Poursuivez l'extrait sur les cafés et restaurants proches du Louxor en reprenant juste après sa dernière phrase.

**EXTRAIT**
########################################
Ajoutons qu’à plusieurs reprises, et en particulier dans les premières et les dernières images du film Dupont-Barbès – dont toute l’action se situe dans la brasserie et au carrefour Barbès – on aperçoit, fugitivement mais distinctement, le Louxor.
De l’autre côté du pont du métro, au 157 boulevard de Magenta (actuel Crédit Lyonnais), un autre café, le CAFÉ DES SPORTS :
La publicité pour ce café figurait sur le programme du Louxor de 1923, et annonçait des « consommations de choix » :
Le même programme signalait, au 166 boulevard de Magenta (actuellement BILY), le grand restaurant RENEAUX et sa « cuisine soignée », « de suite en sortant à gauche » du Louxor.
########################################
**DONNÉES FOURNIES**
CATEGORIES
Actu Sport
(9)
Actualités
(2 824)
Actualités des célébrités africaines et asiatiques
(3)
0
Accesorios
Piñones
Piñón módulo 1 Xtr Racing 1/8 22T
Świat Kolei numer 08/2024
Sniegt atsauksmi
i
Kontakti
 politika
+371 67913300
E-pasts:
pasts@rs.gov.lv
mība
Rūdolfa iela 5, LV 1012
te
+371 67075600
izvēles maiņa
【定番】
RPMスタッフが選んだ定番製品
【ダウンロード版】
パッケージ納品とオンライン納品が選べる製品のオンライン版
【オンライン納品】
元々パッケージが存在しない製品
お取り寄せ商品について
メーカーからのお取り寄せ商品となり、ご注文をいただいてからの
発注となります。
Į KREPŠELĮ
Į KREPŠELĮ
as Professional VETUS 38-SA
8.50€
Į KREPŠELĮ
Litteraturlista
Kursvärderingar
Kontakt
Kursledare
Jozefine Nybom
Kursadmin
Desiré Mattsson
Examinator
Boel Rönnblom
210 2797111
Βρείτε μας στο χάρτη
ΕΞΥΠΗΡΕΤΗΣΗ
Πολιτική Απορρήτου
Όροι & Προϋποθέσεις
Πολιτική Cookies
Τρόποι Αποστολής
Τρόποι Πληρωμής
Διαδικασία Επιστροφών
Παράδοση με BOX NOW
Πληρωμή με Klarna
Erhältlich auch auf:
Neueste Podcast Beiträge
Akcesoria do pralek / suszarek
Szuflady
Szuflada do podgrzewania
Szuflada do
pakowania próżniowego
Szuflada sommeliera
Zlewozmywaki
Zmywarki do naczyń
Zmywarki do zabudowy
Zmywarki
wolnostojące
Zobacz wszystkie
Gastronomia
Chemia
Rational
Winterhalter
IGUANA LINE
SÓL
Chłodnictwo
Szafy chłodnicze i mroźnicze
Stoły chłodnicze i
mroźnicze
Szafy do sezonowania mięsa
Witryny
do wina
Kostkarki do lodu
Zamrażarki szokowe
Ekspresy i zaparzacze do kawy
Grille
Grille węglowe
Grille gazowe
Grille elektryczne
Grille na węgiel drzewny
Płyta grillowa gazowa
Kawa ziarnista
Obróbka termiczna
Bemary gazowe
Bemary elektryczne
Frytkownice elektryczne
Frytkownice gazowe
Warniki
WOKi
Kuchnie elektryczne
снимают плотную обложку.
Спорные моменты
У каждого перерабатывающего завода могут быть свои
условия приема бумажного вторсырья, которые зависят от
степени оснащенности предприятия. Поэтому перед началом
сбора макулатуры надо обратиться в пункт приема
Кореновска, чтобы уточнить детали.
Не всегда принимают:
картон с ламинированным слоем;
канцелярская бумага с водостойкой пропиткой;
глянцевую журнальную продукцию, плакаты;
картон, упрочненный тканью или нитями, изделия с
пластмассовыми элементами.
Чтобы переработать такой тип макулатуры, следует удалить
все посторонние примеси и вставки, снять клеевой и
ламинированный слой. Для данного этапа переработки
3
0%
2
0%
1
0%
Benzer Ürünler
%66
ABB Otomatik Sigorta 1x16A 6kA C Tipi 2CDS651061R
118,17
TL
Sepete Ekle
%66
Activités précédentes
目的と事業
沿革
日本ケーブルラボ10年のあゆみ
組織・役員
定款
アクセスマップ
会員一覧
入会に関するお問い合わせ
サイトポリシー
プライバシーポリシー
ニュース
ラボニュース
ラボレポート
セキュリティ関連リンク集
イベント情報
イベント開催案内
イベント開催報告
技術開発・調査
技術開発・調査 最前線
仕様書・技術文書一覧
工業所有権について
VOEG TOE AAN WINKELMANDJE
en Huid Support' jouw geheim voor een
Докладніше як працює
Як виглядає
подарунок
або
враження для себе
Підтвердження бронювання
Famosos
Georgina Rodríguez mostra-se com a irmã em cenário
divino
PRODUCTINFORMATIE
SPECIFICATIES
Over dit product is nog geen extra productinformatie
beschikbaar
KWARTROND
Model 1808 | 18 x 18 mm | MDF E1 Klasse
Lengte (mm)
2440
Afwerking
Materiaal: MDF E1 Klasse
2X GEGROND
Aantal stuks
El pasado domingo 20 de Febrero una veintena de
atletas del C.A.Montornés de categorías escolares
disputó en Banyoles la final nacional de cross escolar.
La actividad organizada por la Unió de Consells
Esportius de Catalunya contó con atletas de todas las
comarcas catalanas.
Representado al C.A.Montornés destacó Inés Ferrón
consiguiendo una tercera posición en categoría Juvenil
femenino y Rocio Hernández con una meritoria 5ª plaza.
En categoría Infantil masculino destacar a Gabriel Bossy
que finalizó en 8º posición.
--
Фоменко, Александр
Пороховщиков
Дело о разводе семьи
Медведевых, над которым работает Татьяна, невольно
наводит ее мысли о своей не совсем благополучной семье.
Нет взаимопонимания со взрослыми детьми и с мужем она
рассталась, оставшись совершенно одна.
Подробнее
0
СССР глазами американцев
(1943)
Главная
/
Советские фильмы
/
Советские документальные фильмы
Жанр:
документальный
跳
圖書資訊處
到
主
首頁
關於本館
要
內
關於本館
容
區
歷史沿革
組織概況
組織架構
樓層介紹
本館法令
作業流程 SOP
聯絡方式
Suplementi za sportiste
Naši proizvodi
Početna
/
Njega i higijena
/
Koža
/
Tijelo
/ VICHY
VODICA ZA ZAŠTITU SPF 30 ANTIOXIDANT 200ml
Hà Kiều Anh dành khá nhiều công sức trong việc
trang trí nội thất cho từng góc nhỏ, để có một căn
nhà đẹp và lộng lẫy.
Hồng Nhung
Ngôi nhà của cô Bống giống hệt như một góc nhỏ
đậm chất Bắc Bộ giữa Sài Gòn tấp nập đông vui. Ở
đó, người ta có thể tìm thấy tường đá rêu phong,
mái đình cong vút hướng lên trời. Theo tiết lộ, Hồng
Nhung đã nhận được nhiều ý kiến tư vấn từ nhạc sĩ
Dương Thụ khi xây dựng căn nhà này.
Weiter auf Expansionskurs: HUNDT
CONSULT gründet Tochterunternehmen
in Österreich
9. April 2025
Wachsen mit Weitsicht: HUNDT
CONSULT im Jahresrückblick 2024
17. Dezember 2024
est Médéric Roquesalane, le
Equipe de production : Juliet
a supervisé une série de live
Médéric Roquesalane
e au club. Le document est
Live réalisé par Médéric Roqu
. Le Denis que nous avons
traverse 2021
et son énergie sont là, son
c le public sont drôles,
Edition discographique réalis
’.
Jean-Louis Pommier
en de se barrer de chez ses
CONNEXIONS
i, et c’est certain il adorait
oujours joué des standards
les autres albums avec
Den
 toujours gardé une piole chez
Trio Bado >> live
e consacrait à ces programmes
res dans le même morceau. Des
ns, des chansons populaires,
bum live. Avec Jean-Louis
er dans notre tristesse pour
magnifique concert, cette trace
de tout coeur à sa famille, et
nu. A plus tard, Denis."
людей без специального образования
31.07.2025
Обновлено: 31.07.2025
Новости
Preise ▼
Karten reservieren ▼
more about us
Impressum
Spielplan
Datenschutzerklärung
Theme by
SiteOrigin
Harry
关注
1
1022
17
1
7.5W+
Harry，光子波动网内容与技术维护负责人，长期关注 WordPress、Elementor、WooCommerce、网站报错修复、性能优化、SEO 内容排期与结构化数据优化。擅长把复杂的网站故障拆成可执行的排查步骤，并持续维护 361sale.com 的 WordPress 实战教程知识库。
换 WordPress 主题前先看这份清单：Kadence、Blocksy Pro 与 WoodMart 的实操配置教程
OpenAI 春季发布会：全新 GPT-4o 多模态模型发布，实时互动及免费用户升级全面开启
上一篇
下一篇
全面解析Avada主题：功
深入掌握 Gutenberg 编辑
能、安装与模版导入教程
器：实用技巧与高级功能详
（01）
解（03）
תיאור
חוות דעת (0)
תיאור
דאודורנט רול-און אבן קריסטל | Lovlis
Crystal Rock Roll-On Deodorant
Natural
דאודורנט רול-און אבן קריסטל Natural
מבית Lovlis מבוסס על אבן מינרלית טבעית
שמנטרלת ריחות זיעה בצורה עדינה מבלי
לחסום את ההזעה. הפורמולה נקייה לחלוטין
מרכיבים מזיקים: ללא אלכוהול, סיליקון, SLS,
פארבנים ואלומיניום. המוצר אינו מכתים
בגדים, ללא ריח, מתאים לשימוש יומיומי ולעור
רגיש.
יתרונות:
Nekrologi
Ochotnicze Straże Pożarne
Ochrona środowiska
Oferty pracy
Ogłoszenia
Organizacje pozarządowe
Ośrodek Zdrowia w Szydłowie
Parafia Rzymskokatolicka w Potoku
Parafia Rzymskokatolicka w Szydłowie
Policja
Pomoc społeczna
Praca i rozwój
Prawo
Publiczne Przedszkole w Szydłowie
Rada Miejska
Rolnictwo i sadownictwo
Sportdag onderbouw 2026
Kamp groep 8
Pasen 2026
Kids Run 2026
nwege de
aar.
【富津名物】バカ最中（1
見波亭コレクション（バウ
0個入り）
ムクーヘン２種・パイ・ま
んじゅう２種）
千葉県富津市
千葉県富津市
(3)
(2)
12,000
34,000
########################################
**RÉPONSE**
Mais les lieux où se restaurer et se distraire étaient bien plus nombreux, pas très loin du carrefour Barbès. Le 15 novembre 2010, à la mairie du XVIIIe arrondissement, Dominique Delord, dans sa conférence « Sortir à Barbès en 1921 » avait évoqué, au 10 boulevard Barbès, LA FOURMI, café-concert qui sera détruit en 1930, et qui avait remplacé le Bal du Grand Turc que Zola, toujours dans L’Assommoir, signale, en même temps que « la Boule noire, sur le boulevard », comme une de ces « salles comme il faut où [Nana] allait lorsqu’elle avait du linge »6.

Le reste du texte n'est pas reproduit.